Ducks in a Row

Concurrent closings are a common escrow situation where a client is conducting two real estate deals, and wants them both to close on the same day. It sounds like a simple, straightforward matter of timing; in reality, the request for a concurrent close can be a difficult and stressful affair for all concerned. It’s like trying to line up two flocks of ducks at the same time.

Reasons For Concurrent Closings

A client may ask for concurrent closings for several reasons. Perhaps they are buying a new house, and using the proceeds from selling their current house to pay for it. Perhaps it’s a business deal with a need for close timing. Perhaps they are involved in a 1031 exchange, and the timing of the closings has strong financial implications. For whatever reason, the less time between the closing of the two deals, the more the client benefits.

The challenge in executing a concurrent closing arises because any real estate transaction involves a multitude of agencies and stakeholders. Title agencies must work through the process of transferring title; spouses, business partners, or other parties with an interest in the property need to be consulted; lenders have approval processes that depend on other paperwork being completed in a timely manner. In short, the escrow officer works an impressive feat of organization and coordination in a concurrent close.

It May Be Out Of Escrow’s Hands

The escrow officer is the director of the two transactions. The escrow officer makes sure people have the right information and forms at the right times, follows up to ensure timely completion of the paperwork, and does whatever is necessary to keep things on track. The plain fact is, however, that a concurrent close runs across many desks besides the escrow officer.

There are ways that a buyer can streamline the process, and help bring the timing of two concurrent transactions closer together. The two biggest considerations would be to have the same title company and the same escrow agency handling both transactions. This opens the possibility for workers in the same office to coordinate their efforts, to the buyer’s benefit.
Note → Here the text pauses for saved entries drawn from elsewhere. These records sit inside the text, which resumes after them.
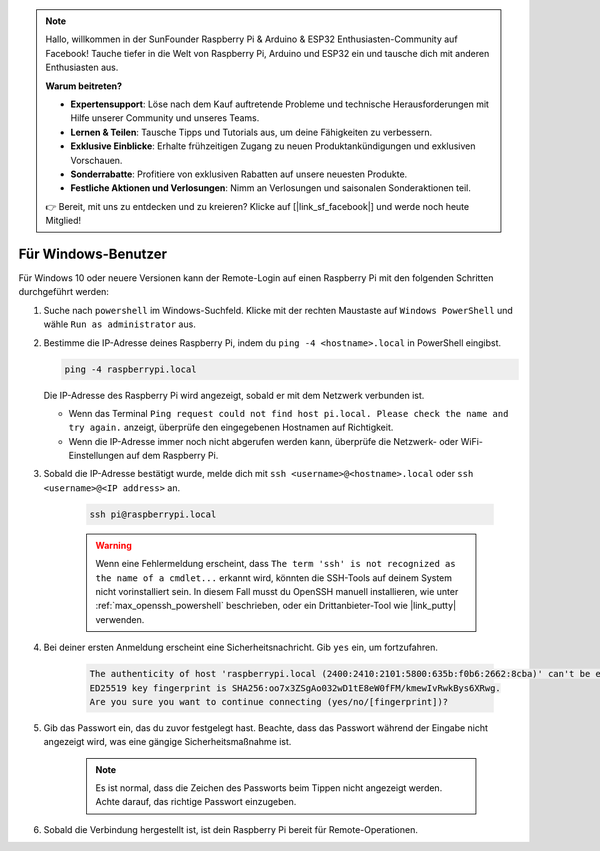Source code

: .. note:: 

    Hallo, willkommen in der SunFounder Raspberry Pi & Arduino & ESP32 Enthusiasten-Community auf Facebook! Tauche tiefer in die Welt von Raspberry Pi, Arduino und ESP32 ein und tausche dich mit anderen Enthusiasten aus.

    **Warum beitreten?**

    - **Expertensupport**: Löse nach dem Kauf auftretende Probleme und technische Herausforderungen mit Hilfe unserer Community und unseres Teams.
    - **Lernen & Teilen**: Tausche Tipps und Tutorials aus, um deine Fähigkeiten zu verbessern.
    - **Exklusive Einblicke**: Erhalte frühzeitigen Zugang zu neuen Produktankündigungen und exklusiven Vorschauen.
    - **Sonderrabatte**: Profitiere von exklusiven Rabatten auf unsere neuesten Produkte.
    - **Festliche Aktionen und Verlosungen**: Nimm an Verlosungen und saisonalen Sonderaktionen teil.

    👉 Bereit, mit uns zu entdecken und zu kreieren? Klicke auf [|link_sf_facebook|] und werde noch heute Mitglied!

Für Windows-Benutzer
=======================

Für Windows 10 oder neuere Versionen kann der Remote-Login auf einen Raspberry Pi mit den folgenden Schritten durchgeführt werden:

#. Suche nach ``powershell`` im Windows-Suchfeld. Klicke mit der rechten Maustaste auf ``Windows PowerShell`` und wähle ``Run as administrator`` aus.

   .. image:: img/powershell_ssh.png
      :width: 90%


#. Bestimme die IP-Adresse deines Raspberry Pi, indem du ``ping -4 <hostname>.local`` in PowerShell eingibst.

   .. code-block::

      ping -4 raspberrypi.local

   .. image:: img/sp221221_145225.png
     :width: 90%



   Die IP-Adresse des Raspberry Pi wird angezeigt, sobald er mit dem Netzwerk verbunden ist.

   * Wenn das Terminal ``Ping request could not find host pi.local. Please check the name and try again.`` anzeigt, überprüfe den eingegebenen Hostnamen auf Richtigkeit.
   * Wenn die IP-Adresse immer noch nicht abgerufen werden kann, überprüfe die Netzwerk- oder WiFi-Einstellungen auf dem Raspberry Pi.

#. Sobald die IP-Adresse bestätigt wurde, melde dich mit ``ssh <username>@<hostname>.local`` oder ``ssh <username>@<IP address>`` an.

    .. code-block::

        ssh pi@raspberrypi.local

    .. warning::

        Wenn eine Fehlermeldung erscheint, dass ``The term 'ssh' is not recognized as the name of a cmdlet...`` erkannt wird, könnten die SSH-Tools auf deinem System nicht vorinstalliert sein. In diesem Fall musst du OpenSSH manuell installieren, wie unter :ref:`max_openssh_powershell` beschrieben, oder ein Drittanbieter-Tool wie |link_putty| verwenden.

#. Bei deiner ersten Anmeldung erscheint eine Sicherheitsnachricht. Gib ``yes`` ein, um fortzufahren.

    .. code-block::

        The authenticity of host 'raspberrypi.local (2400:2410:2101:5800:635b:f0b6:2662:8cba)' can't be established.
        ED25519 key fingerprint is SHA256:oo7x3ZSgAo032wD1tE8eW0fFM/kmewIvRwkBys6XRwg.
        Are you sure you want to continue connecting (yes/no/[fingerprint])?

#. Gib das Passwort ein, das du zuvor festgelegt hast. Beachte, dass das Passwort während der Eingabe nicht angezeigt wird, was eine gängige Sicherheitsmaßnahme ist.

    .. note::
        Es ist normal, dass die Zeichen des Passworts beim Tippen nicht angezeigt werden. Achte darauf, das richtige Passwort einzugeben.

#. Sobald die Verbindung hergestellt ist, ist dein Raspberry Pi bereit für Remote-Operationen.

   .. image:: img/sp221221_140628.png
      :width: 90%
      
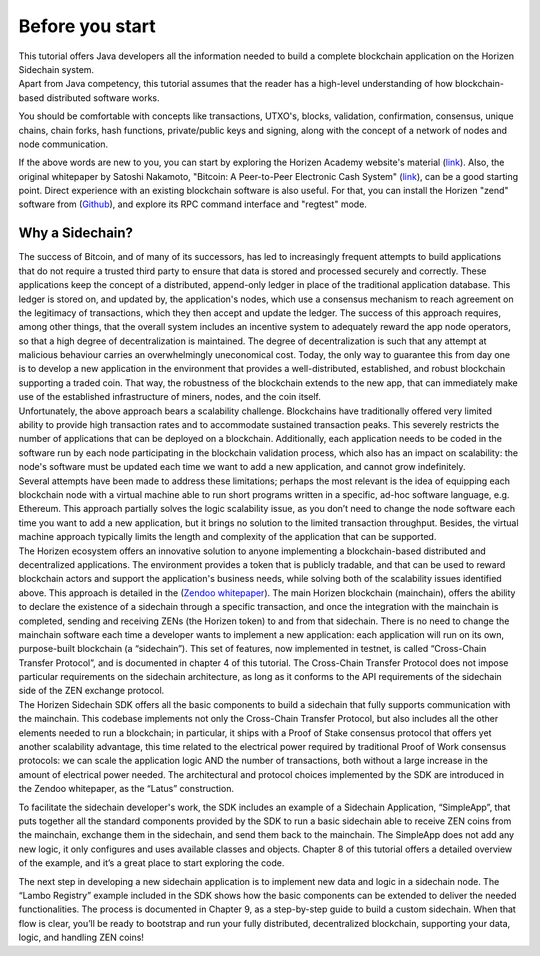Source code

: ################
Before you start
################

| This tutorial offers Java developers all the information needed to build a complete blockchain application on the Horizen Sidechain system.

| Apart from Java competency, this tutorial assumes that the reader has a high-level understanding of how blockchain-based distributed software works.

You should be comfortable with concepts like transactions, UTXO's, blocks, validation, confirmation, consensus, unique chains, chain forks, hash functions, private/public keys and signing, along with the concept of a network of nodes and node communication.

If the above words are new to you, you can start by exploring the Horizen Academy website's material (`link <https://academy.horizen.global/>`_). Also, the original whitepaper by Satoshi Nakamoto, "Bitcoin: A Peer-to-Peer Electronic Cash System" (`link <https://bitcoin.org/bitcoin.pdf>`_), can be a good starting point. Direct experience with an existing blockchain software is also useful. For that, you can install the Horizen "zend" software from (`Github <https://github.com/HorizenOfficial/zen>`_), and explore its RPC command interface and "regtest" mode.

****************
Why a Sidechain?
****************

| The success of Bitcoin, and of many of its successors, has led to increasingly frequent attempts to build applications that do not require a trusted third party to ensure that data is stored and processed securely and correctly. These applications keep the concept of a distributed, append-only ledger in place of the traditional application database. This ledger is stored on, and updated by, the application's nodes, which use a consensus mechanism to reach agreement on the legitimacy of transactions, which they then accept and update the ledger. The success of this approach requires, among other things, that the overall system includes an incentive system to adequately reward the app node operators, so that a high degree of decentralization is maintained. The degree of decentralization is such that any attempt at malicious behaviour carries an overwhelmingly uneconomical cost. Today, the only way to guarantee this from day one is to develop a new application in the environment that provides a well-distributed, established, and robust blockchain supporting a traded coin. That way, the robustness of the blockchain extends to the new app, that can immediately make use of the established infrastructure of miners, nodes, and the coin itself.

| Unfortunately, the above approach bears a scalability challenge. Blockchains have traditionally offered very limited ability to provide high transaction rates  and to accommodate sustained transaction peaks. This severely restricts the number of applications that can be deployed on a blockchain. Additionally, each application needs to be coded in the software run by each node participating in the blockchain validation process, which also has an impact on scalability: the node's software must be updated each time we want to add a new application, and cannot grow indefinitely.

| Several attempts have been made to address these limitations; perhaps the most relevant is the idea of equipping each blockchain node with a virtual machine able to run short programs written in a specific, ad-hoc software language, e.g. Ethereum. This approach partially solves the logic scalability issue, as you don’t need to change the node software each time you want to add a new application, but it brings no solution to the limited transaction throughput. Besides, the virtual machine approach typically limits the length and complexity of the application that can be supported.

| The Horizen ecosystem offers an innovative solution to anyone implementing a blockchain-based distributed and decentralized applications. The environment provides a token that is publicly tradable, and that can be used to reward blockchain actors and support the application's business needs, while solving both of the scalability issues identified above. This approach is detailed in the (`Zendoo whitepaper <https://www.horizen.global/assets/files/Horizen-Sidechain-Zendoo-A_zk-SNARK-Verifiable-Cross-Chain-Transfer-Protocol.pdf>`_). The main Horizen blockchain (mainchain), offers the ability to declare the existence of a sidechain  through a specific transaction, and once the integration with the mainchain is completed, sending and receiving ZENs (the Horizen token) to and from that sidechain. There is no need to change the mainchain software each time a developer wants to implement a new application: each application will run on its own, purpose-built blockchain (a “sidechain”). This set of features, now implemented in testnet, is called “Cross-Chain Transfer Protocol”, and is documented in chapter 4 of this tutorial. The Cross-Chain Transfer Protocol does not impose particular requirements on the sidechain architecture, as long as it conforms to the API requirements of the sidechain side of the ZEN exchange protocol.

| The Horizen Sidechain SDK offers all the basic components to build a sidechain that fully supports communication with the mainchain. This codebase implements not only the Cross-Chain Transfer Protocol, but also includes all the other elements needed to run a blockchain; in particular, it ships with a Proof of Stake consensus protocol that offers yet another scalability advantage, this time related to the electrical power required by traditional Proof of Work consensus protocols: we can scale the application logic AND the number of transactions, both without a large increase in the amount of electrical power needed. The architectural and protocol choices implemented by the SDK are introduced in the Zendoo whitepaper, as the “Latus” construction.

To facilitate the sidechain developer's work, the SDK includes an example of a Sidechain Application, “SimpleApp”, that puts together all the standard components provided by the SDK to run a basic sidechain able to receive ZEN coins from the mainchain, exchange them in the sidechain, and send them back to the mainchain. The SimpleApp does not add any new logic, it only configures and uses available classes and objects. Chapter 8 of this tutorial offers a detailed overview of the example, and it’s a great place to start exploring the code.

The next step in developing a new sidechain application is to implement new data and logic in a sidechain node. The “Lambo Registry” example included in the SDK shows how the basic components can be extended to deliver the needed functionalities. The process is documented in Chapter 9, as a step-by-step guide to build a custom sidechain. When that flow is clear, you’ll be ready to bootstrap and run your fully distributed, decentralized blockchain, supporting your data, logic, and handling ZEN coins!

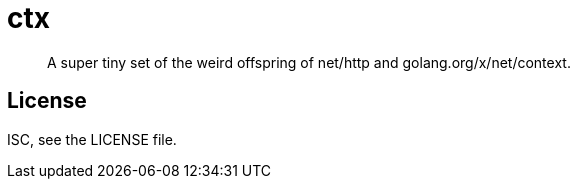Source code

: ctx
===

[quote]
____
A super tiny set of the weird offspring of net/http and
golang.org/x/net/context.
____

License
-------
ISC, see the LICENSE file.
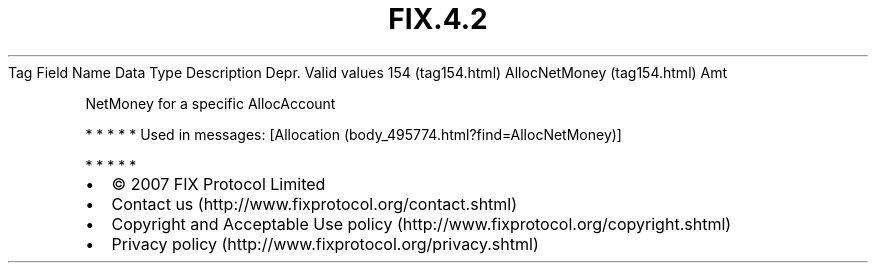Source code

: .TH FIX.4.2 "" "" "Tag #154"
Tag
Field Name
Data Type
Description
Depr.
Valid values
154 (tag154.html)
AllocNetMoney (tag154.html)
Amt
.PP
NetMoney for a specific AllocAccount
.PP
   *   *   *   *   *
Used in messages:
[Allocation (body_495774.html?find=AllocNetMoney)]
.PP
   *   *   *   *   *
.PP
.PP
.IP \[bu] 2
© 2007 FIX Protocol Limited
.IP \[bu] 2
Contact us (http://www.fixprotocol.org/contact.shtml)
.IP \[bu] 2
Copyright and Acceptable Use policy (http://www.fixprotocol.org/copyright.shtml)
.IP \[bu] 2
Privacy policy (http://www.fixprotocol.org/privacy.shtml)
Having the same lender will help, too. Keeping the sale and escrow considerations as simple as possible give the transactions a better chance of coming to a concurrent close.

These are some ways to help make two related transactions close on the same day, or close together. However, because of a real estate sale’s inherent complexity and the number of agencies involved, no timing of a concurrent closing can be totally guaranteed.  Dealing with a professional, experienced and skilled escrow company can however help to effectively manage the transaction and meet the closing goals of all involved.